New Pest SVD Strategy
Many of you may be familiar with SVD-Assist, which is a way of reducing the number of estimated parameters, especially when calibrating a highly parameterized model (e.g. with pilot points). In Groundwater Vistas Advanced version, this is found on the Model/Pest/SVD Assist menu. To use this procedure, just start at the top and work down one menu item at a time. There are two big advantages of using SVD-Assist. The first is that you can often reduce the run time by a factor of 10. This is done by estimating a linear combination of model parameters called a super parameter. The number of super parameters is often only 5 to 10 percent of the total number of parameters. The utility SVDAPREP does all the work - you just need to tell it how many super parameters you want to use. The number of super parameters can be estimated using the utility SUPCALC (also now accessible in Groundwater Vistas on the SVD Assist menu). The other advantage is that the solution to the inverse problem is often more stable using this approach.
The other SVD used by Pest is a series of options in the Pest Control file. In Groundwater Vistas, this is accessed through Model/Pest/Options at the bottom of the dialog. Simply turn on the option that says "Use Singular Value Decomposition". The other key parameter here is the Eigenvalue threshold below the check-box. When using this type of SVD, the computational effort is the same as a normal Pest run. However, after making the model simulations to assemble the Jacobian Matrix, Pest will not try to estimate parameters that are insensitive (as determined by the Eigenvalue Threshold). This also makes the estimation more stable.

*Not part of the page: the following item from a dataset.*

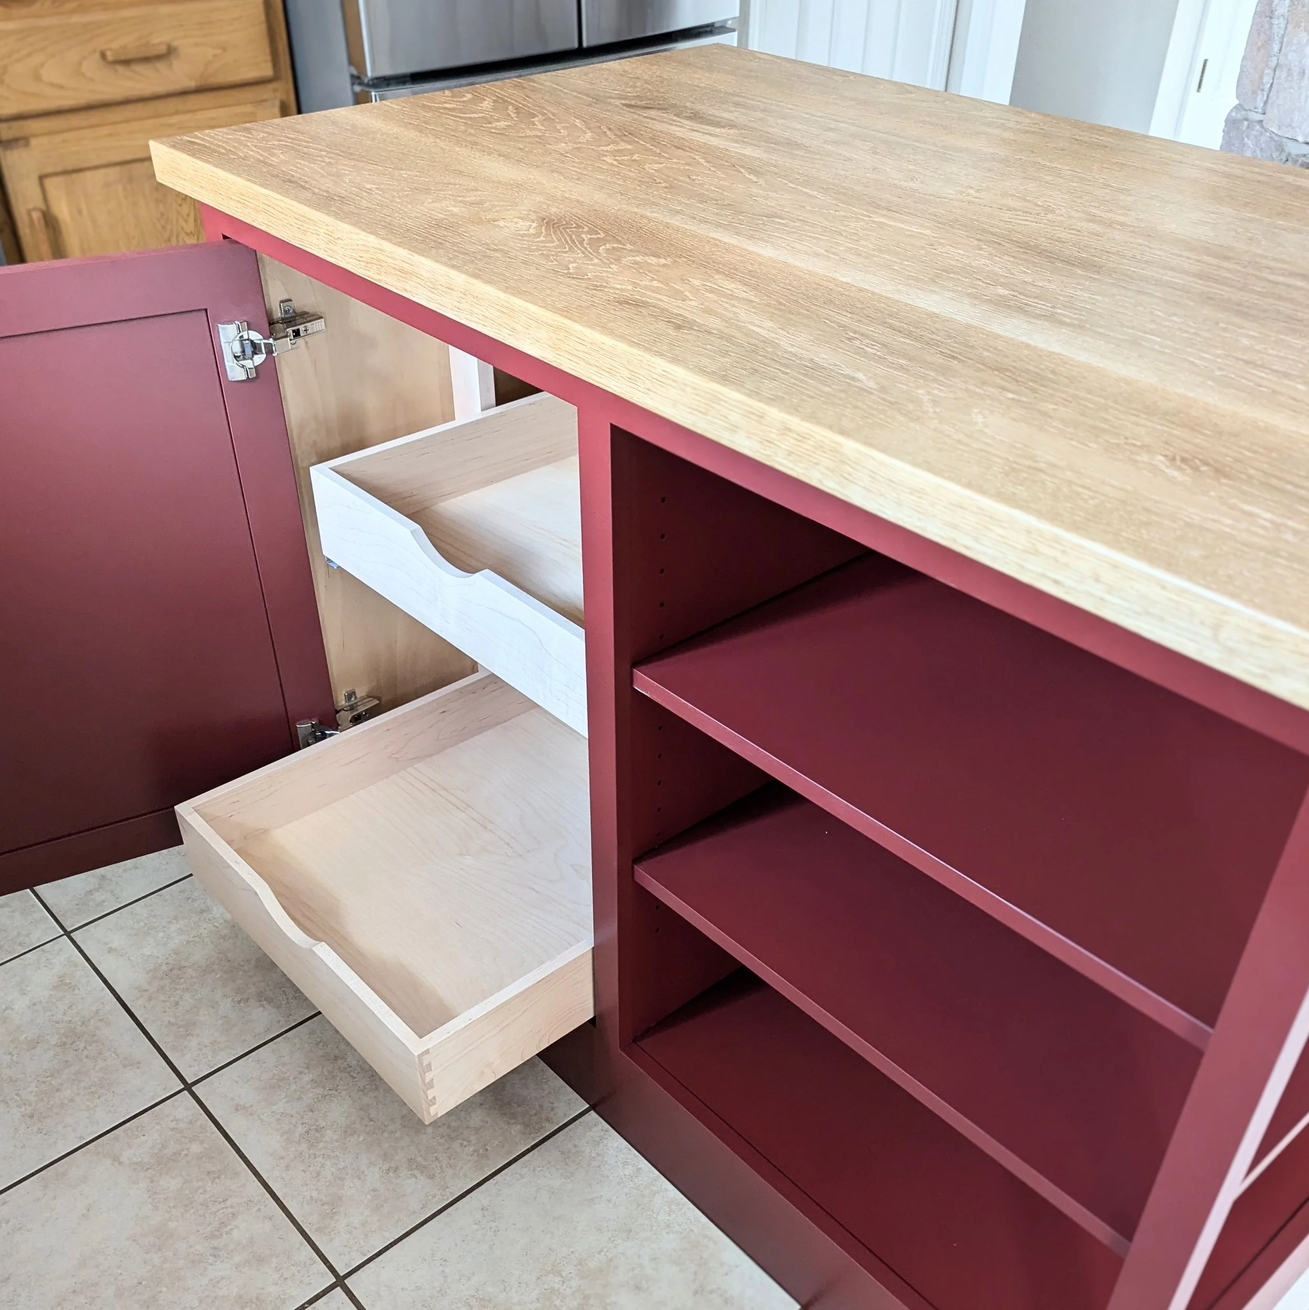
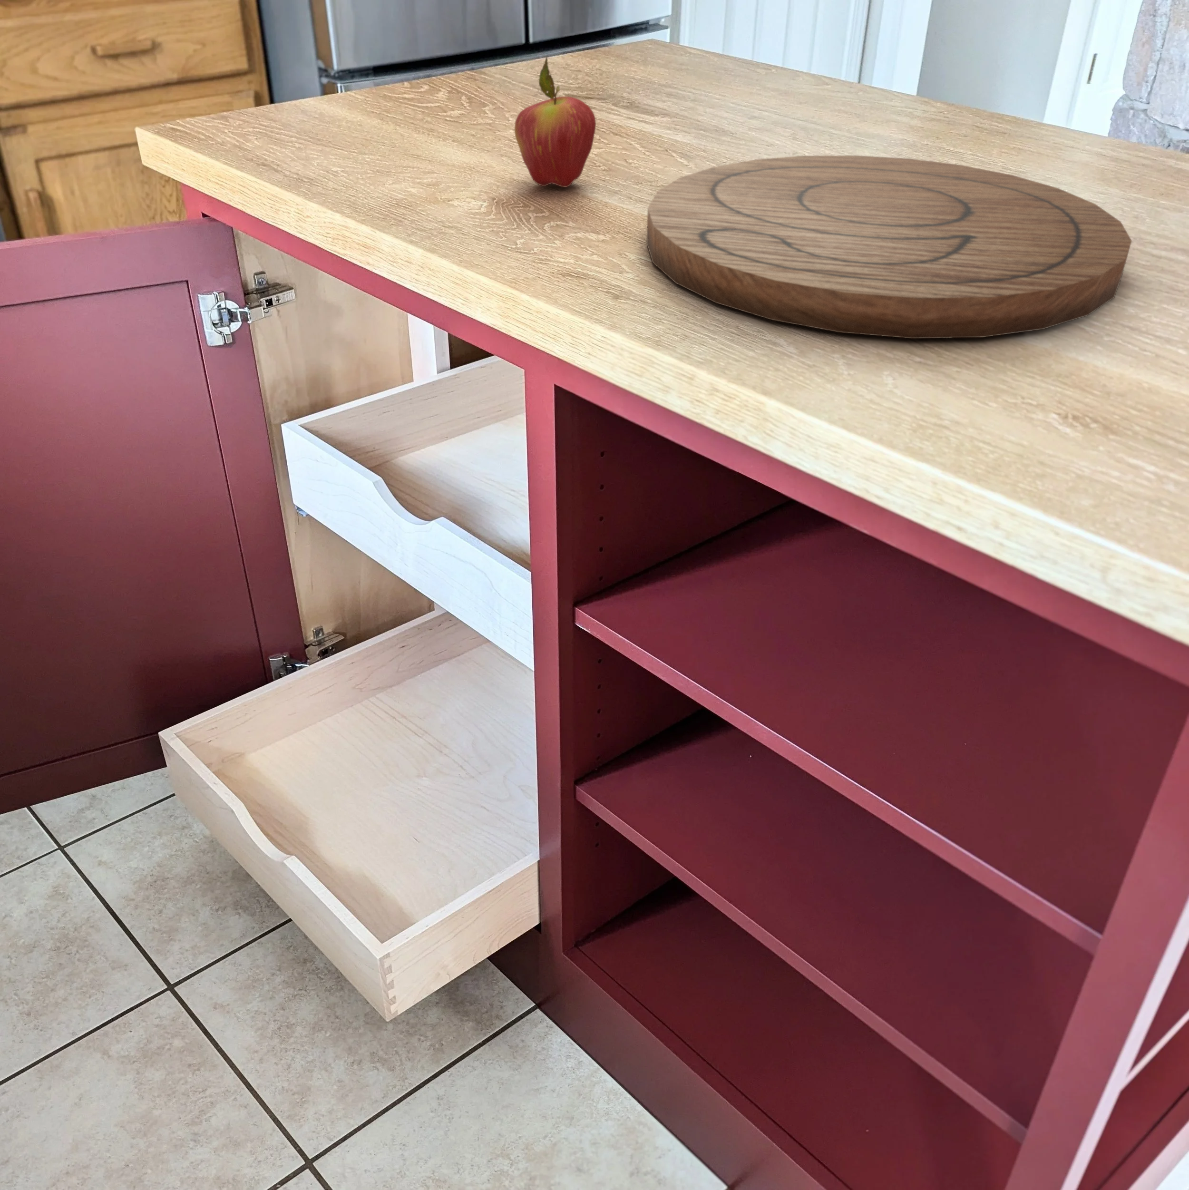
+ fruit [514,56,597,188]
+ cutting board [646,155,1132,339]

The new strategy suggested by John is to use both together. That is, you use SVD-Assist as you normally would but also turn on the regular SVD within the Pest Control file. In this way, if there are super parameters that are insensitive, Pest will not try to estimate them. The two SVD techniques together make the estimation even more stable. John suggests using an Eigenvalue Threshold of 1e-6 and estimate a few more super parameters than you might ordinarily try to estimate.